6. I have heard learned counsel for the parties and I have also perused the trial court file but I have not been able to pursuade myself to agree with the contentions raised by learned counsel for the appellant.

7. Though before the Railway Claims Tribunal the appellant had not produced any railway ticket alleged to have been recovered from the person of the deceased on Jama Talashi, however, along with this appeal, the appellant has filed a copy of the railway ticket stated to have been recovered on Jama Talashi of the deceased. A perusal of the railway ticket produced by the appellant along with the appeal shows that the ticket was for 18th February, 1997, that is, of the date when the deceased died of the accident; it was from New Delhi to Ballabhgarh and was in possession of the deceased. Even assuming that the ticket, copy of which has not been placed on record by the appellant, was recovered from the deceased, the same clearly shows that the deceased was a bonafide passenger in the train traveling from Delhi to Ballabhgarh and he died in an untoward incident at Faridabad which is a station en route. Moreover, the appellant having admitted in its reply before the tribunal that the deceased was a bonafide passenger, cannot now turn around and allege to the contrary. I am, therefore, unable to hold that the deceased was not a bonafide passenger in the train.

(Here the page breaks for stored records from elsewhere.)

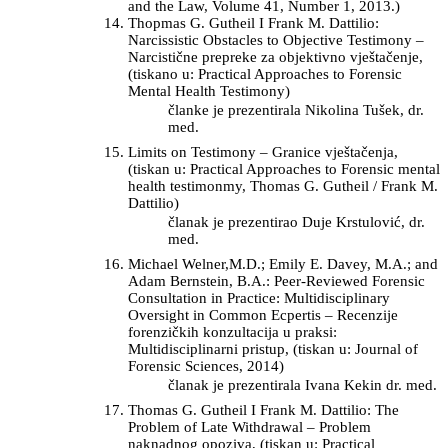
and the Law, Volume 41, Number 1, 2013.)
Thopmas G. Gutheil I Frank M. Dattilio:
Narcissistic Obstacles to Objective Testimony –
Narcistične prepreke za objektivno vještačenje,
(tiskano u: Practical Approaches to Forensic
Mental Health Testimony)
članke je prezentirala Nikolina Tušek, dr.
med.
Limits on Testimony – Granice vještačenja,
(tiskan u: Practical Approaches to Forensic mental
health testimonmy, Thomas G. Gutheil / Frank M.
Dattilio)
članak je prezentirao Duje Krstulović, dr.
med.
Michael Welner,M.D.; Emily E. Davey, M.A.; and
Adam Bernstein, B.A.: Peer-Reviewed Forensic
Consultation in Practice: Multidisciplinary
Oversight in Common Ecpertis – Recenzije
forenzičkih konzultacija u praksi:
Multidisciplinarni pristup, (tiskan u: Journal of
Forensic Sciences, 2014)
članak je prezentirala Ivana Kekin dr. med.
Thomas G. Gutheil I Frank M. Dattilio: The
Problem of Late Withdrawal – Problem
naknadnog opoziva, (tiskan u: Practical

8. Under Section 123 of the Railways Act an “untoward incident” has been defined to include the “accidental falling” of any passenger from a train carrying passengers. Under Section 124A of the Act when in the course of working a railway an untoward incident occurs, then whether or not there has been any wrongful act, neglect or default on the part of the railway administration such as would entitle a passenger who has been injured or the dependant of a passenger who has been killed to recover damages in respect thereof, the railway administration shall be liable to pay compensation to such extent as may be prescribed and to that extent only for loss occasioned by the death of, or injury to, a passenger as a result of such “untoward incident”. It is thus clear that if a passenger dies because of an “untoward incident” while traveling in the train, his dependants are entitled to claim compensation from the railways and in the application claiming compensation they are not required to prove that “untoward incident” had happened because of wrongful act, neglect or default on the part of the railway administration. In the present case, it is amply proved by the evidence of the witnesses that the deceased had fallen down from the train and as a result of such falling from the train, he suffered injuries, which proved to be fatal. An “untoward incident”, as already mentioned above, includes the “accidental falling” of any passenger from a train. It is thus clear that the deceased had died because of the injuries suffered due to his accidentally falling while traveling from New Delhi to Faridabad. The only ground on which the railway could avoid its liability was that the deceased had suffered injuries because of his own criminal act. It was for the railways to prove that the deceased had suffered injuries because of his own criminal act. Neither it is so pleaded in its reply by the appellant nor any witness has been produced by the appellant before the tribunal to prove that the deceased was either traveling on the foot board or had committed any criminal act which might have resulted in the injuries because of which he died. No evidence having been produced to prove such a criminal act, in my opinion, the railway administration could not escape its liability to pay compensation in terms of section 124A of the Act.

9. For the foregoing reasons, I do not find any merits in this appeal and the same is, accordingly, dismissed with no order as to costs.